Visiting one of the missions early in my studies I spent time with a few women who asked me many questions about life ‘outside’ and ways they could move out to the city. One woman in particular did leave and move to Adelaide where she became an important leader in the community and helped many other Aboriginal women. Through continuing contact with these women coming to settle in Adelaide I was able to introduce several new comers to other Aboriginal women already resident in Adelaide . Ruby Hammond describes one such introduction in her biography, Flight of an Eagle: The Dreaming of Ruby Hammond by Margaret Forte and published in 1966 after Ruby’s death (page 67). From these informal meetings came the establishment of the Council of Aboriginal Women, the first in Australia .

In 1969 I chaired a session at ANZAAS entirely devoted to Aboriginal women. This symposium consisted mainly of academic women, primarily anthropologists, who gave papers contesting the prevailing views of the secondary status of women in Aboriginal society.   I edited and published these papers as Woman’sRole in Aboriginal Society   in 1970. It became quite influential in challenging the ignorance concerning Aboriginal women.

As part of the Jubilee Congress of ANZAAS in 1980 I decided to invite as many Aboriginal women as possible to come and speak and share time dealing with their particular issues.   It was truly remarkable the amount of funding that was raised to make to it possible for over 50 Aboriginal women from all over Australia to come to Adelaide for the week.
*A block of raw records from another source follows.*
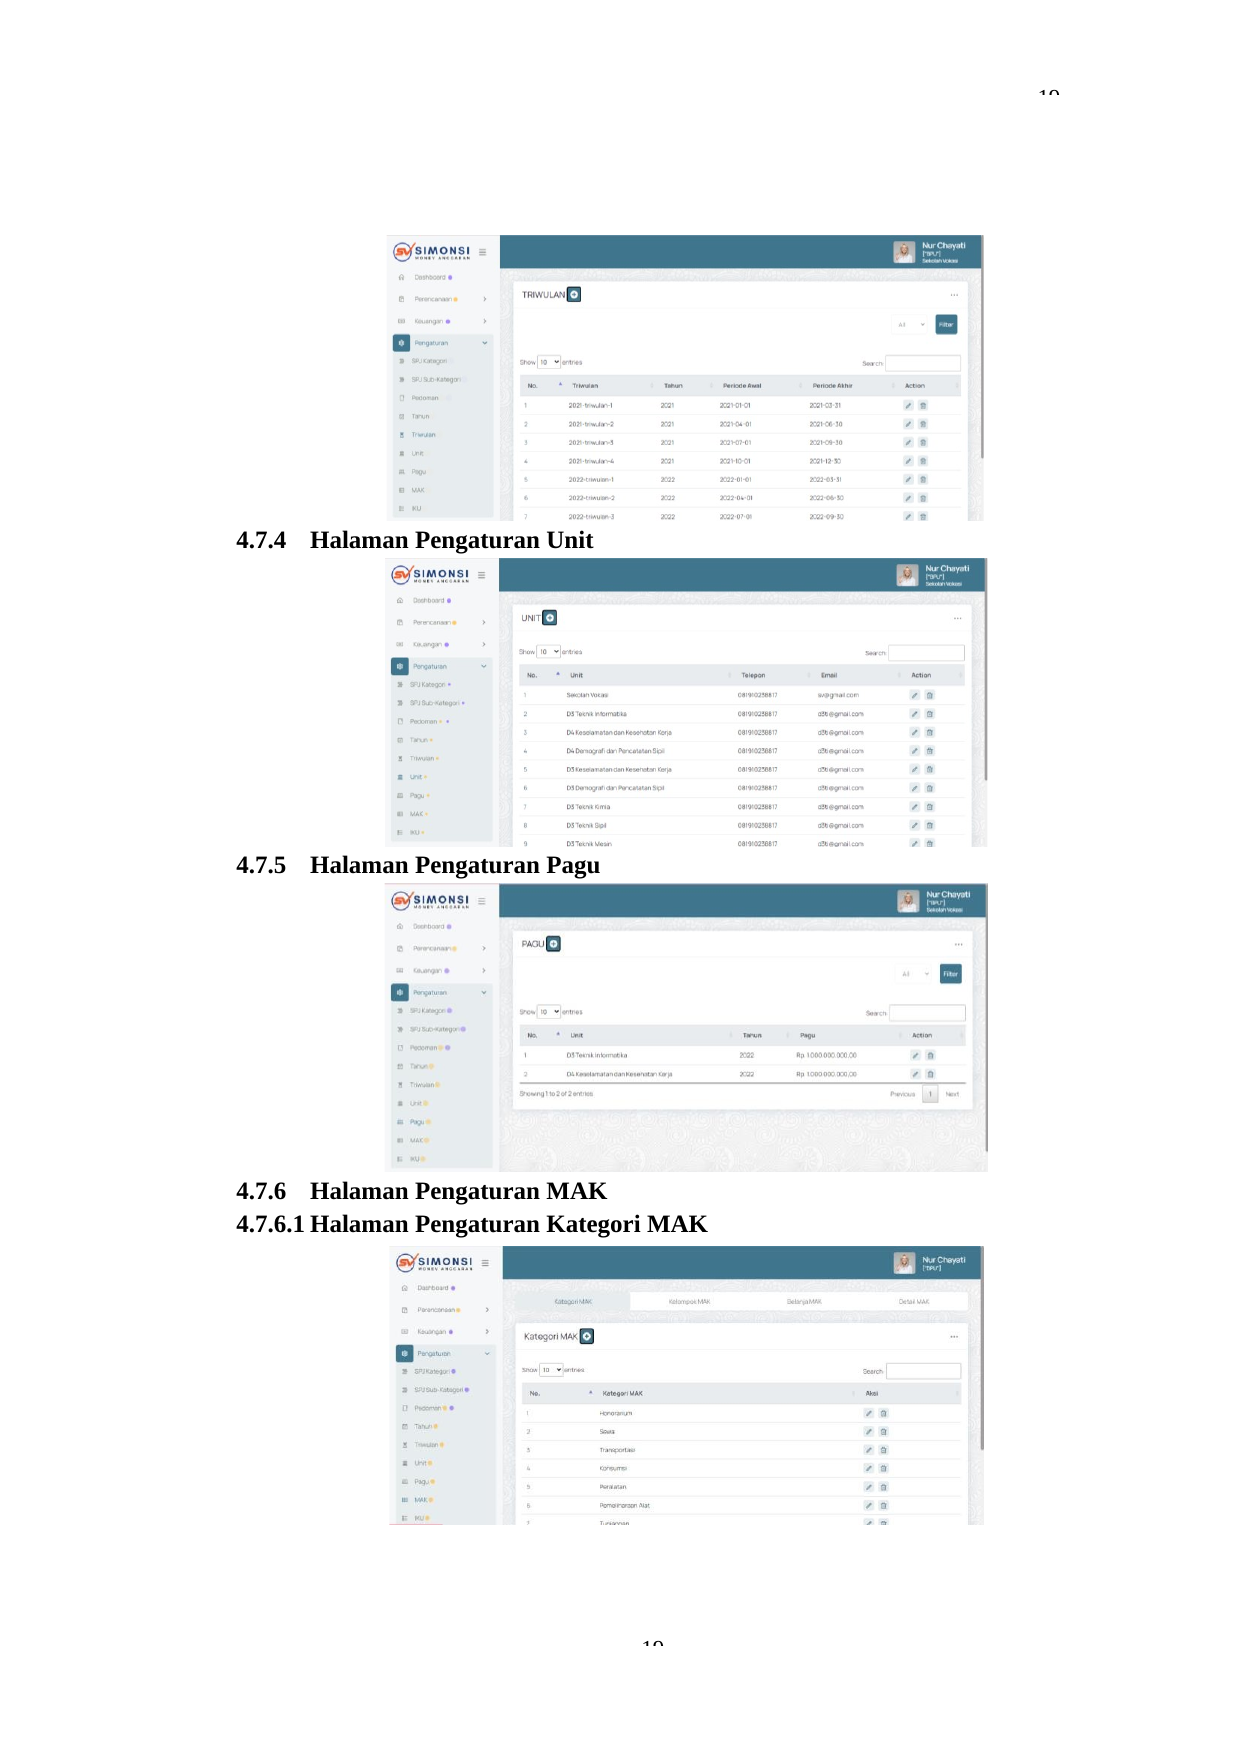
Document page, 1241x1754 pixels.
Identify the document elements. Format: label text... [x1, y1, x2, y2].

picture [384, 883, 988, 1172]
list Halaman Pengaturan MAK [236, 1176, 1076, 1205]
subtitle Halaman Pengaturan Pagu [236, 557, 1076, 879]
picture [386, 235, 984, 521]
list Halaman Pengaturan Unit [236, 525, 1076, 554]
picture [385, 558, 988, 847]
subtitle Halaman Pengaturan Kategori MAK [236, 1209, 1076, 1238]
picture [389, 1246, 984, 1525]
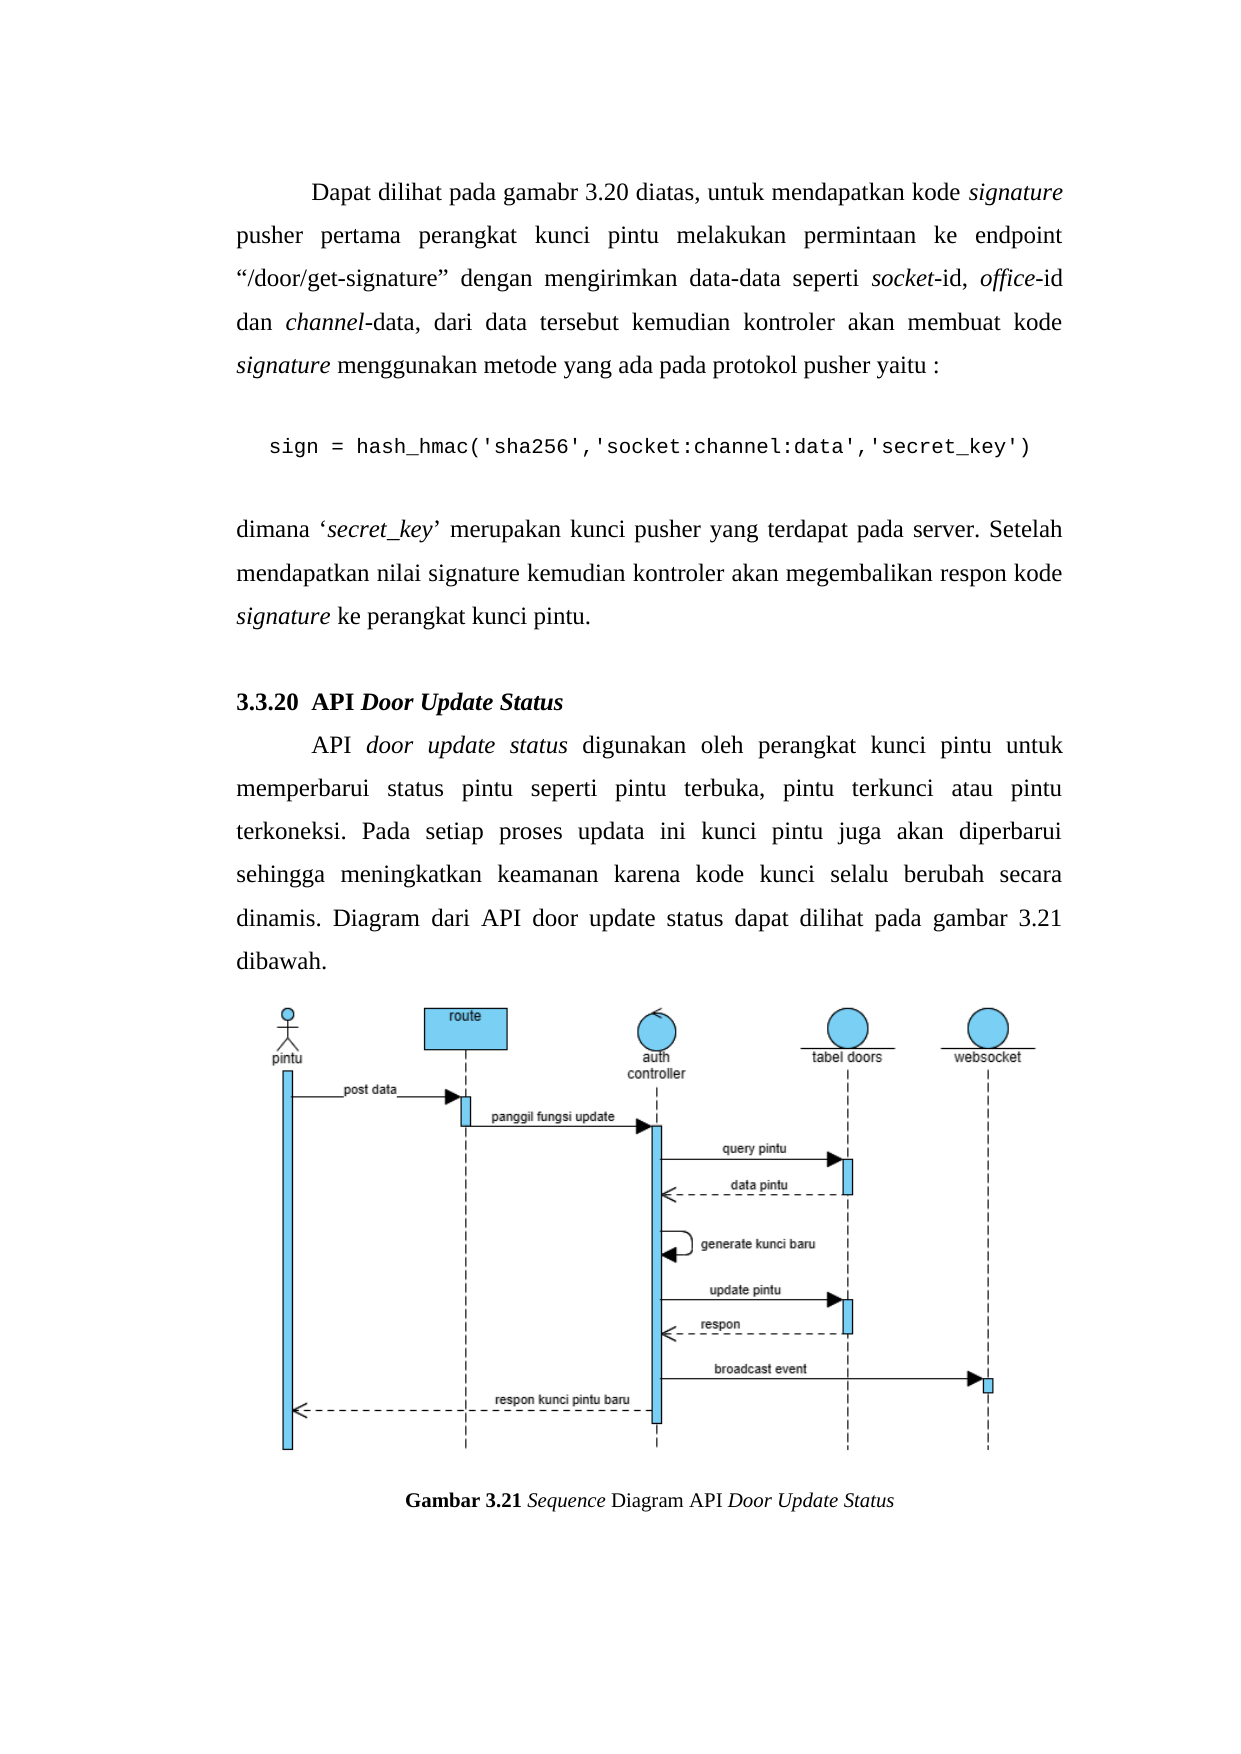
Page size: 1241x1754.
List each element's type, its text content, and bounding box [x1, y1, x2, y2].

picture [243, 988, 1056, 1474]
text API Door Update Status [236, 687, 1063, 716]
text Dapat dilihat pada gamabr 3.20 diatas, untuk mendapatkan kode signature pusher pertama perangkat kunci pintu melakukan permintaan ke endpoint “/door/get-signature” dengan mengirimkan data-data seperti socket-id, office-id dan channel-data, dari data tersebut kemudian kontroler akan membuat kode signature menggunakan metode yang ada pada protokol pusher yaitu : [236, 177, 1063, 378]
text Gambar 3.21 Sequence Diagram API Door Update Status [236, 1488, 1063, 1512]
text dimana ‘secret_key’ merupakan kunci pusher yang terdapat pada server. Setelah mendapatkan nilai signature kemudian kontroler akan megembalikan respon kode signature ke perangkat kunci pintu. [236, 514, 1063, 629]
text API door update status digunakan oleh perangkat kunci pintu untuk memperbarui status pintu seperti pintu terbuka, pintu terkunci atau pintu terkoneksi. Pada setiap proses updata ini kunci pintu juga akan diperbarui sehingga meningkatkan keamanan karena kode kunci selalu berubah secara dinamis. Diagram dari API door update status dapat dilihat pada gambar 3.21 dibawah. [236, 730, 1063, 974]
text sign = hash_hmac('sha256','socket:channel:data','secret_key') [236, 436, 1063, 459]
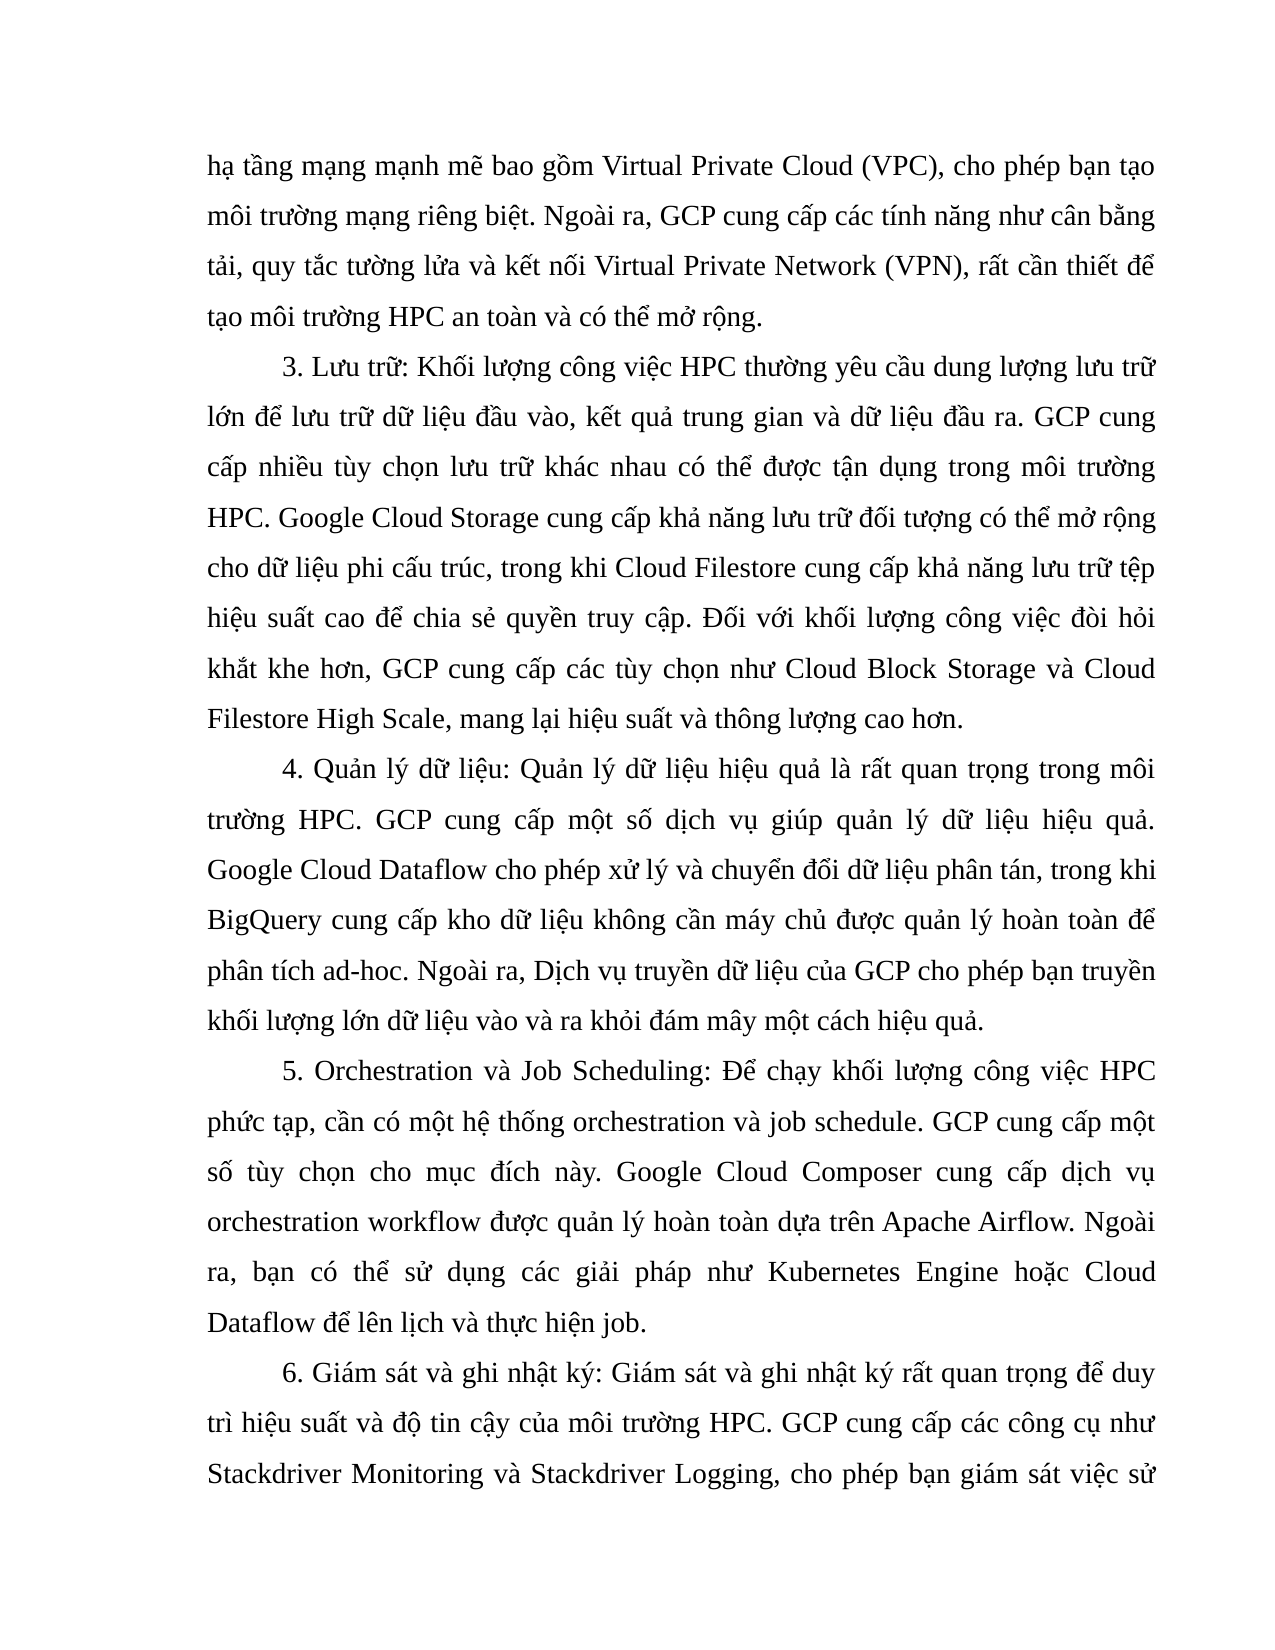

In these sessions most of the speakers were Aboriginal women. They were women’s sessions closed to men. Furthermore the women had one day reserved for workshops where only Aboriginal women could attend. The results of the conference were quite startling as I was told later of how the women went back to their communities and worked to set up local women’s councils. I edited and published the material from that conference in We Are Bosses Ourselves: The status and role of Aboriginal women today.